CBO Teórica 2 - Prova de Especialidades da Oftalmologia — Prova 2021

Enunciado

Cerca de cinco dias após sofrer mordida no rosto causada pelo gato de estimação, paciente passa a apresentar hiperemia conjuntival unilateral e lesões de aspecto gelatinoso e granulomatoso localizadas nas conjuntivas tarsal superior e inferior. Também foi observado aumento dos linfonodos pré auriculares e submandibulares. Qual o agente etiológico mais frequentemente associado ao quadro descrito?

Alternativas

  1. A) Nocardia asteroides.
  2. B) Coccidioides immitis.
  3. C) Francisella tularensis.
  4. D) Bartonella henselae.

Pérola Clínica

Arranhadura/mordida de gato + conjuntivite granulomatosa + adenopatia pré-auricular = Bartonella henselae.

Resumo-Chave

A Síndrome Oculoglandular de Parinaud é a manifestação ocular clássica da Bartonella henselae, caracterizada por granulomas conjuntivais e linfonodopatia regional ipsilateral.

Contexto Educacional

A Bartonella henselae é uma bactéria gram-negativa transmitida aos humanos principalmente por arranhaduras ou mordidas de gatos (especialmente filhotes) que portam a pulga Ctenocephalides felis. Na Síndrome Oculoglandular de Parinaud, o microrganismo é inoculado diretamente na conjuntiva ou através das pálpebras. O quadro costuma ser autolimitado em pacientes imunocompetentes, mas o uso de antibióticos sistêmicos (como azitromicina ou doxiciclina) pode acelerar a resolução e prevenir complicações como a neurorretinite.

Perguntas Frequentes

O que caracteriza a Síndrome Oculoglandular de Parinaud?

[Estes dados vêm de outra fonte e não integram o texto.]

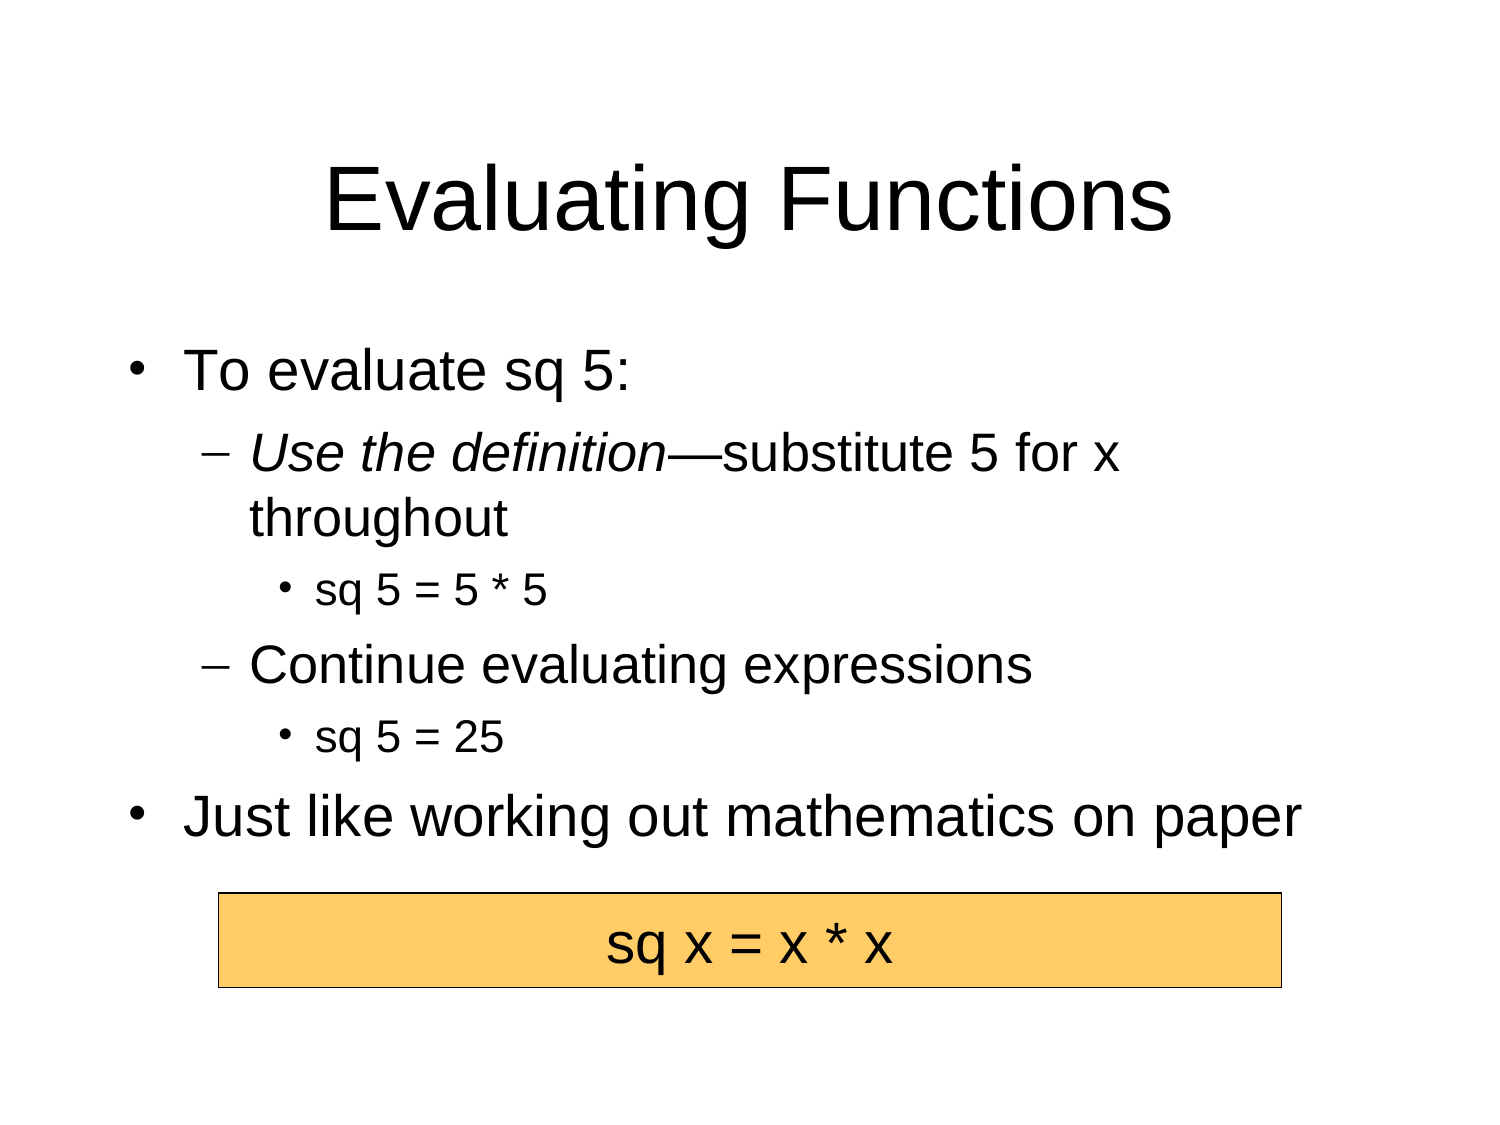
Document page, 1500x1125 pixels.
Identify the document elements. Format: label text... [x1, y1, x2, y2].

list To evaluate sq 5: Use the definition—substitute 5 for x throughout sq 5 = 5 * 5 Continue evaluating expressions sq 5 = 25 Just like working out mathematics on paper [112, 324, 1388, 1000]
title Evaluating Functions [112, 99, 1388, 288]
text_box sq x = x * x [218, 893, 1282, 988]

É uma síndrome clínica composta por conjuntivite granulomatosa ou folicular unilateral, acompanhada de linfadenopatia regional ipsilateral (geralmente pré-auricular, submandibular ou cervical). É uma resposta inflamatória a diversos agentes infecciosos.

Qual o agente etiológico mais comum desta síndrome?

A Bartonella henselae, agente da Doença da Arranhadura do Gato, é a causa mais frequente. Outras causas menos comuns incluem tularemia (Francisella tularensis), esporotricose, tuberculose e sífilis.

Como é feito o diagnóstico da infecção por Bartonella henselae?

O diagnóstico baseia-se na história epidemiológica (contato com gatos), quadro clínico compatível e confirmação laboratorial por sorologia (IgM e IgG) ou PCR de material colhido da conjuntiva ou linfonodo.